Skin test responsiveness to four new tuberculins in patients with chronic obstructive airways disease receiving short term high doses of, or long term maintenance treatment with, prednisolone: clinical appearances and histometric studies.

The response to skin testing with tuberculins extracted from various species of mycobacteria was studied in 49 patients from Dundee with chronic obstructive airways disease. Seventeen had never been treated with steroids (group 1), 17 were receiving short term high doses of prednisolone (group 2) and did not have impaired Synacthen tests; 15 were receiving long term maintenance treatment and did have impaired Synacthen tests (group 3). Erythematous and indurated reactions were seen in a few patients, more commonly to antigens from Mycobacterium tuberculosis than to the other species: neither of the latter treatment groups showed appreciable reduction in reactivity compared with that of the group 1 patients. The number and microanatomical distribution of the T4 and T8 lymphocytes and the M3 bearing monocytes and macrophages was studied immunocytochemically in cryostat sections of biopsy specimens from the antigen injection sites. The density of these cells was significantly less in clinically negative reactions than in those with erythema or induration, but was unrelated to the presence or absence of a history of treatment with prednisolone. The T4:T8 ratio in the section as a whole was similar to that of the peripheral blood, but T8 cells were relatively more common in the perivascular and periappendicular foci, and T4 lymphocytes were predominant in the diffuse component of the infiltrate.
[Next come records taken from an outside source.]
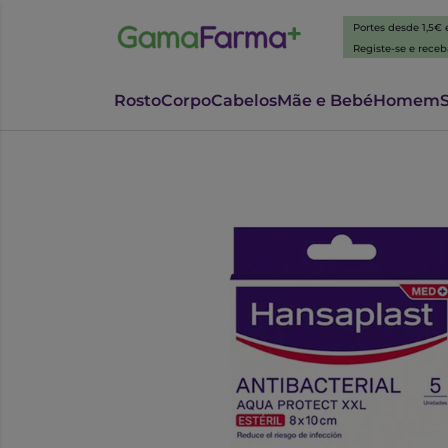
Portes desde 1,5€
Registe-se e rece
Rosto
Corpo
Cabelos
Mãe e Bebé
Homem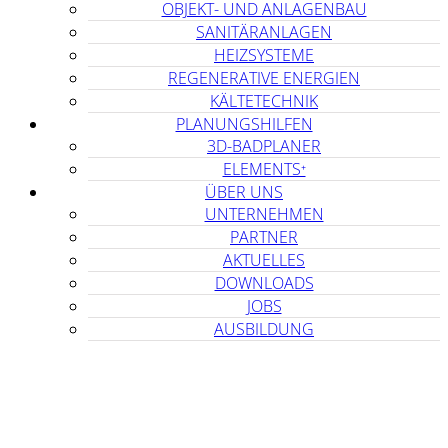
OBJEKT- UND ANLAGENBAU
SANITÄRANLAGEN
HEIZSYSTEME
REGENERATIVE ENERGIEN
KÄLTETECHNIK
PLANUNGSHILFEN
3D-BADPLANER
ELEMENTS⁺
ÜBER UNS
UNTERNEHMEN
PARTNER
AKTUELLES
DOWNLOADS
JOBS
AUSBILDUNG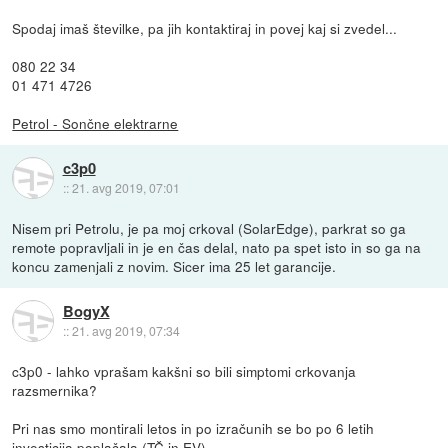
Spodaj imaš številke, pa jih kontaktiraj in povej kaj si zvedel...
080 22 34
01 471 4726
Petrol - Sončne elektrarne
c3p0
::
21. avg 2019, 07:01
Nisem pri Petrolu, je pa moj crkoval (SolarEdge), parkrat so ga
remote popravljali in je en čas delal, nato pa spet isto in so ga na
koncu zamenjali z novim. Sicer ima 25 let garancije.
BogyX
::
21. avg 2019, 07:34
c3p0 - lahko vprašam kakšni so bili simptomi crkovanja
razsmernika?
Pri nas smo montirali letos in po izračunih se bo po 6 letih
investicija poplačala (TČ in EV).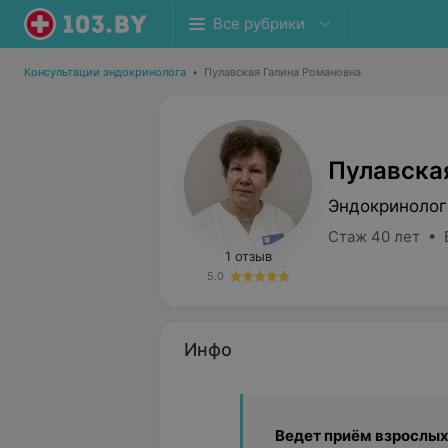
Все рубрики
Консультации эндокринолога
•
Пулавская Галина Романовна
Пулавска
Эндокринолог
Стаж 40 лет • 
1 отзыв
5.0
Инфо
Ведет приём взрослых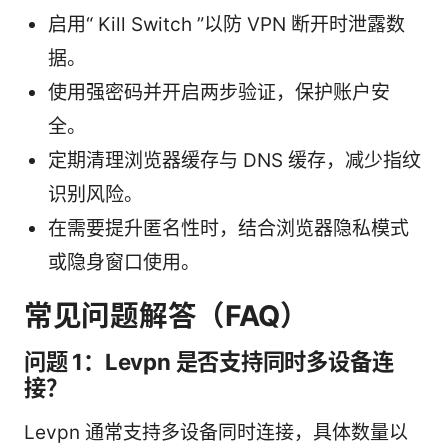
启用“ Kill Switch ”以防 VPN 断开时泄露数
据。
使用强密码并开启两步验证，保护账户安
全。
定期清理浏览器缓存与 DNS 缓存，减少指纹
识别风险。
在需要提升匿名性时，结合浏览器隐私模式
或隐身窗口使用。
常见问题解答（FAQ）
问题 1：Levpn 是否支持同时多设备连
接？
Levpn 通常支持多设备同时连接，具体数量以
I12 receptor bearing lymphocytes were uncommon: such cells were least common in the clinically negative reactions, but the number and distribution were apparently unrelated to the presence or absence of prednisolone treatment. It was concluded that currently accepted regimens of treatment with prednisolone did not reduce the effector arm of type IV (delayed type hypersensitivity) responses and so are unlikely to compromise this aspect of protective immunity.